Reproduce the source text of every record verbatim, omitting the pictures.

## Dataset entries:
..............................

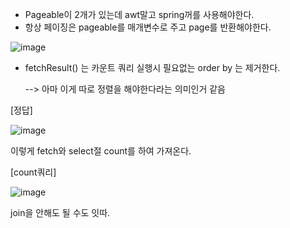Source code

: - Pageable이 2개가 있는데 awt말고 spring꺼를 사용해야한다.
- 항상 페이징은 pageable를 매개변수로 주고 page를 반환해야한다.

![image](https://user-images.githubusercontent.com/108928206/195323249-9a6702c5-75be-4b3a-a8c5-fc0afdd41529.png)

- fetchResult() 는 카운트 쿼리 실행시 필요없는 order by 는 제거한다.

    --> 아마 이게 따로 정렬을 해야한다라는 의미인거 같음
    
[정답]

![image](https://user-images.githubusercontent.com/108928206/195326463-3269fc1d-9e39-4c6b-be65-2583bf3d35e9.png)

이렇게 fetch와 select절 count를 하여 가져온다.

[count쿼리]

![image](https://user-images.githubusercontent.com/108928206/195328742-1c8ee27c-f45c-4431-80b2-0438e415dc82.png)

join을 안해도 될 수도 잇따.
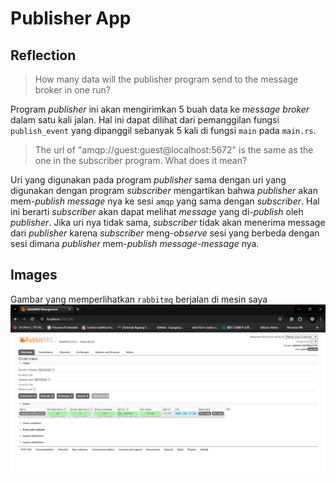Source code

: # Publisher App

## Reflection
> How many data will the publisher program send to the message broker in one run?

Program *publisher* ini akan mengirimkan 5 buah data ke *message broker* dalam satu kali jalan. Hal ini dapat dilihat dari pemanggilan fungsi `publish_event` yang dipanggil sebanyak 5 kali di fungsi `main` pada `main.rs`. 

> The url of "amqp://guest:guest@localhost:5672" is the same as the one in the subscriber program. What does it mean?

Uri yang digunakan pada program *publisher* sama dengan uri yang digunakan dengan program *subscriber* mengartikan bahwa *publisher* akan mem-*publish* *message* nya ke sesi `amqp` yang sama dengan *subscriber*. Hal ini berarti *subscriber* akan dapat melihat *message* yang di-*publish* oleh *publisher*. Jika uri nya tidak sama, *subscriber* tidak akan menerima message dari *publisher* karena *subscriber* meng-*observe* sesi yang berbeda dengan sesi dimana *publisher* mem-*publish* *message-message* nya.

## Images
Gambar yang memperlihatkan `rabbitmq` berjalan di mesin saya
![Gambar servis rabbitmq di localhost:15672 mesin saya](./rabbitmq_run.png)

..............................

## Written response:
Source code

: - Pageable이 2개가 있는데 awt말고 spring꺼를 사용해야한다.
- 항상 페이징은 pageable를 매개변수로 주고 page를 반환해야한다.

![image](https://user-images.githubusercontent.com/108928206/195323249-9a6702c5-75be-4b3a-a8c5-fc0afdd41529.png)

- fetchResult() 는 카운트 쿼리 실행시 필요없는 order by 는 제거한다.

    --> 아마 이게 따로 정렬을 해야한다라는 의미인거 같음
    
[정답]

![image](https://user-images.githubusercontent.com/108928206/195326463-3269fc1d-9e39-4c6b-be65-2583bf3d35e9.png)

이렇게 fetch와 select절 count를 하여 가져온다.

[count쿼리]

![image](https://user-images.githubusercontent.com/108928206/195328742-1c8ee27c-f45c-4431-80b2-0438e415dc82.png)

join을 안해도 될 수도 잇따.
Source code

: # Publisher App

## Reflection
> How many data will the publisher program send to the message broker in one run?

Program *publisher* ini akan mengirimkan 5 buah data ke *message broker* dalam satu kali jalan. Hal ini dapat dilihat dari pemanggilan fungsi `publish_event` yang dipanggil sebanyak 5 kali di fungsi `main` pada `main.rs`. 

> The url of "amqp://guest:guest@localhost:5672" is the same as the one in the subscriber program. What does it mean?

Uri yang digunakan pada program *publisher* sama dengan uri yang digunakan dengan program *subscriber* mengartikan bahwa *publisher* akan mem-*publish* *message* nya ke sesi `amqp` yang sama dengan *subscriber*. Hal ini berarti *subscriber* akan dapat melihat *message* yang di-*publish* oleh *publisher*. Jika uri nya tidak sama, *subscriber* tidak akan menerima message dari *publisher* karena *subscriber* meng-*observe* sesi yang berbeda dengan sesi dimana *publisher* mem-*publish* *message-message* nya.

## Images
Gambar yang memperlihatkan `rabbitmq` berjalan di mesin saya
![Gambar servis rabbitmq di localhost:15672 mesin saya](./rabbitmq_run.png)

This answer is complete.